§ 練習問題
**A)** 本文の、「ぞわぞわと膨らみ蓆(むしろ)を黙って延べ、消える桜は一年の継ぎ目か。」という言葉があるところから書き始め、「キリスト教は直線状の時間を持つ。」まで来たら止めて、そのとおりに書き写してください。
**B)** 本文によると、キリスト教はどのような時間を持っていますか。

§ 本文
----

もし「この人こそ」と願う人がいたら、そっと声をかけて下さい。
その声は、その人にとって迷いが決断へ変わる強い追い風となります。
声かけができなくても、ぜひ篤い真剣な祈りを捧げ続けて下さい。
主は耳を傾けて下さるはずです。
イエス様はあなたの心の外からノックしています。
その音を聞きながらじっと押し黙る人を主は喜ばれません。
主がどんな思いでノックしているのか、御声を聞き、扉を開いて下さい。
教区中に聖霊の風が吹き、皆が一丸となって祈り、主の召し出しに応える人が与えられますように。
そして頭に手を置かれ、聖霊が満ち満ちて力強い宣教者が次々に生まれますように、諦めず祈り続けましょう。
司祭 マグダラのマリヤ 島 優子 |
2025年5月号
「聖霊を聴こうと跡を視る」
ぞわぞわと膨らみ蓆(むしろ)を黙って延べ、消える桜は一年の継ぎ目か。
〈今まで〉がどうしようもなく終わっていく。
時を留められたらと願わないだろうか。
虚空(こくう)へとほどけ、また地面で輪になる花の残骸を、今隣りにいて一緒に見送る人はいつまでいてくれるのだろう?
四季は繰り返しだけれど、反復というのは〈同じことの繰り返し〉だ。
本当に〈同じ〉か?
すっかり何から何まで?…違う。
違いに目を瞑(つむ)らなくては繰り返しなんて呼べない。
キリスト教は直線状の時間を持つ。
古来からキリスト教の地域でも日本でも、教会暦と並行した四季の循環を生きているに違いない。
分けても田畑や果樹のようには収穫をもたらさないウタカタ(泡)の花が見せるホコロビを、ことに惜しんで仰ぐのは、日本のこの桜の下をいく度も通り抜けたものの特徴である気がする。
今年も現れた花影に思わず知らず昨春と重ね合わせ、いなくなってしまったあの人も…あの人も…。
時間は止められないんだと、今更ながら立ちすくんでいる。
年降るごとに、年齢を重ねるごとに、一年の継ぎ目の段差は明らかになる。
ヒトをつまずかせる年毎違う春、違う花影。
復活日前後の期節に風が花弁をさらって身にまとうのは、「私はここ」と声を視せるためかと思う。
地上での生命を終える前イエス様からの切なる思い。約束してくださった通り聖霊はヒトの周りに在るけれど…花弁を載せてくるーりひらーり緩慢を装うものを、私達は視線でも指先でも捉えられない。
通り過ぎた後姿しか視られないのは、モーセに表された主の姿に似る。
精出して集めたところで花弁に主がおられる筈もなく直に色褪(あ)せる。
聖霊の風は囁(ささや)きでも轟(とどろ)きでも私達には聞こえない。
炎の形をした舌(使2章)であれ、イエスが直に与えた息(ヨハ20章)であれ、使徒達は視て受け留めただろう。

----

§ 手元の情報
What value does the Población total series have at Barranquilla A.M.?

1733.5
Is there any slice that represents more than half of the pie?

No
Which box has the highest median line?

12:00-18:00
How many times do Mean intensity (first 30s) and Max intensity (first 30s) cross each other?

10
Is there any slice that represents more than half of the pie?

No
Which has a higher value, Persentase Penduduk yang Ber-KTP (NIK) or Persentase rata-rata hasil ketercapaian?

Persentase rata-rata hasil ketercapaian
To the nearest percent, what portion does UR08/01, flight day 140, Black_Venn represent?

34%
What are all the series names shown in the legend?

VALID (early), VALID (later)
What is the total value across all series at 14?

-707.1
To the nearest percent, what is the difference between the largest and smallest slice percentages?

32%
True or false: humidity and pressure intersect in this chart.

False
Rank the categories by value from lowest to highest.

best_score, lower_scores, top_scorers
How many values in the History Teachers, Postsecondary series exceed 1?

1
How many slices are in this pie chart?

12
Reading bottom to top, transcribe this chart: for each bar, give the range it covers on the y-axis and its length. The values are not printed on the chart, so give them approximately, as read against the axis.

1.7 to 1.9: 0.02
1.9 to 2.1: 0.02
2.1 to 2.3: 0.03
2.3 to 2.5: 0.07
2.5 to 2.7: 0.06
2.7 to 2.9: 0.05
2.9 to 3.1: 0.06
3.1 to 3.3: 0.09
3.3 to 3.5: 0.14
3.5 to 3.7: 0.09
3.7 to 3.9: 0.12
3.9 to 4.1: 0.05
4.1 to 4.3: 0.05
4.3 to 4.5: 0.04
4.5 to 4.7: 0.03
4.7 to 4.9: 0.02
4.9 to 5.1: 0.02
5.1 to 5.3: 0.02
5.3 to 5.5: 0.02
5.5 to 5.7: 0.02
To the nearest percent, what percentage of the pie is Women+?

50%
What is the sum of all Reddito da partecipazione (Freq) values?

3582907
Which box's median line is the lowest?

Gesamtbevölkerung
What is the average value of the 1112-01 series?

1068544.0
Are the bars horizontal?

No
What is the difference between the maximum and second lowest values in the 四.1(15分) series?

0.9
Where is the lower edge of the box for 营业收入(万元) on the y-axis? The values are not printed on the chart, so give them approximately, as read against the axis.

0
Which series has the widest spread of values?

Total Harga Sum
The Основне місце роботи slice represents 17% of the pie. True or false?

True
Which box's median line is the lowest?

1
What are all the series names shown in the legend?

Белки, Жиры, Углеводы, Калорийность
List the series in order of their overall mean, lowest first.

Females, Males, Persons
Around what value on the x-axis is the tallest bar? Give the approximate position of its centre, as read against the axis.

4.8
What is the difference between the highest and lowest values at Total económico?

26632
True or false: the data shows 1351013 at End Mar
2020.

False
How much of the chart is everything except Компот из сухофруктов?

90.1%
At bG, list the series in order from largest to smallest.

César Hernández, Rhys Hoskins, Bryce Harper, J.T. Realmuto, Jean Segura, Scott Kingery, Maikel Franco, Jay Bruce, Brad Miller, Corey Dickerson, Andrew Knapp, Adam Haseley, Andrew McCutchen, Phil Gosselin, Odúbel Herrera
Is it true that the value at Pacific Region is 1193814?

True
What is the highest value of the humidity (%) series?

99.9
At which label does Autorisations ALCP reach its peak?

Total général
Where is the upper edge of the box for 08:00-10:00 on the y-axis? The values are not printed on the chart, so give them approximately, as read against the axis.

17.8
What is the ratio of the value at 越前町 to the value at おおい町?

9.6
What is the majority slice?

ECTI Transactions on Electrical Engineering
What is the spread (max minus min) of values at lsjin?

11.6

----

§ 答えの一覧
**A)**
ぞわぞわと膨らみ蓆(むしろ)を黙って延べ、消える桜は一年の継ぎ目か。
〈今まで〉がどうしようもなく終わっていく。
時を留められたらと願わないだろうか。
虚空(こくう)へとほどけ、また地面で輪になる花の残骸を、今隣りにいて一緒に見送る人はいつまでいてくれるのだろう?
四季は繰り返しだけれど、反復というのは〈同じことの繰り返し〉だ。
本当に〈同じ〉か?
すっかり何から何まで?…違う。
違いに目を瞑(つむ)らなくては繰り返しなんて呼べない。
キリスト教は直線状の時間を持つ。

**B)** 直線状の時間です。